Re: Work Unit Upload Failure

Posted: Thu Mar 19, 2020 9:14 pm
by Jesse_V
Yeah, I'm guessing that's due to the flood of new users and the high demand on the servers at the moment. The developers and research teams are currently focused on getting the work servers back up and capable of meeting demand. I expect that this will help sort out these issues with uploading workunits.

Re: Work Unit Upload Failure

Posted: Thu Mar 19, 2020 9:33 pm
by Joe_H
There is also a known issue with these servers and several projects hosted there, they are aware and looking into it.

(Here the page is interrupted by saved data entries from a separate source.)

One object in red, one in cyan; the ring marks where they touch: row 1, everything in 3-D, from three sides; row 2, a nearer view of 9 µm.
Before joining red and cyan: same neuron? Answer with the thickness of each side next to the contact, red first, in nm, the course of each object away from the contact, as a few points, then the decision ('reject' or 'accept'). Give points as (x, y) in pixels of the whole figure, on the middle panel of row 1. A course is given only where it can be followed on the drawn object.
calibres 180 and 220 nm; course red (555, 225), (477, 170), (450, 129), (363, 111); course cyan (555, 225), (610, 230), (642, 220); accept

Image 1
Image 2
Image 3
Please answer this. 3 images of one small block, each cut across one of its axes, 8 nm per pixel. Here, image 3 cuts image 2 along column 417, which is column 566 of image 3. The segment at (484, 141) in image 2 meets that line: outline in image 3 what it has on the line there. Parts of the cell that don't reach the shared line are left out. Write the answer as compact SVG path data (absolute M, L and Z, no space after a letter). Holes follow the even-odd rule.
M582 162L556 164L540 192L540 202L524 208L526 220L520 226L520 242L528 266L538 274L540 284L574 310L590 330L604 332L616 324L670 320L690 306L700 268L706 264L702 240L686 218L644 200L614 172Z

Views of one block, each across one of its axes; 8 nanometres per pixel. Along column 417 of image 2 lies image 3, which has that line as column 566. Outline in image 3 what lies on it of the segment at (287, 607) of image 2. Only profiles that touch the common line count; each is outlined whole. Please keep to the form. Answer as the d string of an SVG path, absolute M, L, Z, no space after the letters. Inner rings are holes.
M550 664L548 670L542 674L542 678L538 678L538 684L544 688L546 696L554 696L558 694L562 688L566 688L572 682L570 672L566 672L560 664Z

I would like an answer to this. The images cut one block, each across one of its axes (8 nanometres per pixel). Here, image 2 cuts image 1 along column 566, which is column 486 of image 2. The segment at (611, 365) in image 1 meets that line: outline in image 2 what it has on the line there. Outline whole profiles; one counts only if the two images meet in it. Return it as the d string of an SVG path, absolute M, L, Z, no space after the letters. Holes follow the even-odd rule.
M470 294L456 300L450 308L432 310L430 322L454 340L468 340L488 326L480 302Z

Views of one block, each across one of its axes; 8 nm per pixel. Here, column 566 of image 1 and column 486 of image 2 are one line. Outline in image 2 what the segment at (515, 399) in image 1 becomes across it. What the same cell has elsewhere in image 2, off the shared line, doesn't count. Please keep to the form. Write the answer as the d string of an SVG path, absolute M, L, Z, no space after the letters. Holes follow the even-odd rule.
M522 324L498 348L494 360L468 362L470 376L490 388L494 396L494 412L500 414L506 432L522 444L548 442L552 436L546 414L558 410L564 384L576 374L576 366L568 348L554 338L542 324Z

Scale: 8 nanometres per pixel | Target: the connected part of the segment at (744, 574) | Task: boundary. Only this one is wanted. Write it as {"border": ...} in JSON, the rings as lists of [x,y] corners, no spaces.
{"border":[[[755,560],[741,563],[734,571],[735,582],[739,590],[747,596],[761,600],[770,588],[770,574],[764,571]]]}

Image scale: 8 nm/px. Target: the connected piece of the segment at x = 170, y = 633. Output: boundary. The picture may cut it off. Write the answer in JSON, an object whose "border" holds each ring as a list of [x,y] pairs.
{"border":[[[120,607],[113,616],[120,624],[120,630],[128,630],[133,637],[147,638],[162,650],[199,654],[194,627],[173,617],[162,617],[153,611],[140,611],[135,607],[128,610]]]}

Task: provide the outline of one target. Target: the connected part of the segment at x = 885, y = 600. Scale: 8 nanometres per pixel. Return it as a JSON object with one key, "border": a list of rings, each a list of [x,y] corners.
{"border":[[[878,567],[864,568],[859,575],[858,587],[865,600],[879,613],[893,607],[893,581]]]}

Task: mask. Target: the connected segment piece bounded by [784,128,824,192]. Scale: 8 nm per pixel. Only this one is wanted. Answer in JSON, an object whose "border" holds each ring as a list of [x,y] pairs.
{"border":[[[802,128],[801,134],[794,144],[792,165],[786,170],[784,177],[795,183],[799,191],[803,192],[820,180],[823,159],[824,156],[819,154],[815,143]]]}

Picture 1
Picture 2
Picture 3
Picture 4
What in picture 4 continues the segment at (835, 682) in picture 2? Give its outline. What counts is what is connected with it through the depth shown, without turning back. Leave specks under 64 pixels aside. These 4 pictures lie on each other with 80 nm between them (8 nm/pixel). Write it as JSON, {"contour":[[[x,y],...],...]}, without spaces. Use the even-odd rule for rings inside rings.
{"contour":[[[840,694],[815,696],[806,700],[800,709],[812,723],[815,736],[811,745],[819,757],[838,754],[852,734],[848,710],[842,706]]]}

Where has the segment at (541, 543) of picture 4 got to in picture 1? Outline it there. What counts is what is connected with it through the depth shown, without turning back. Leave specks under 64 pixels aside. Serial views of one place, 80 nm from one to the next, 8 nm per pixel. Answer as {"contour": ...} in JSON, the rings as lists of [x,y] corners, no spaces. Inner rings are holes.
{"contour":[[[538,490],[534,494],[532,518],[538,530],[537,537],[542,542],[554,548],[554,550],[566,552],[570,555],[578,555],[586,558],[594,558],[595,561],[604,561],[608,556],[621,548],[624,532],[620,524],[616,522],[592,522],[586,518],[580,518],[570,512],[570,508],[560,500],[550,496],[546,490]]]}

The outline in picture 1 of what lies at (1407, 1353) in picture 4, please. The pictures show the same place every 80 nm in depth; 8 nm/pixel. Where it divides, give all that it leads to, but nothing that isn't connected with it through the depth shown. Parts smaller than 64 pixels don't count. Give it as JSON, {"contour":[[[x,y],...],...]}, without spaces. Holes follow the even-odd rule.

Re: Work Unit Upload Failure

Posted: Fri Mar 20, 2020 2:12 pm
by tau2pi4u
Thanks for the help! If it's already known then I'll just leave the machine running, which I was planning on doing anyway. Good job by all the devs/researchers to scale up and deal with all of this - it's gotta be a lot of work.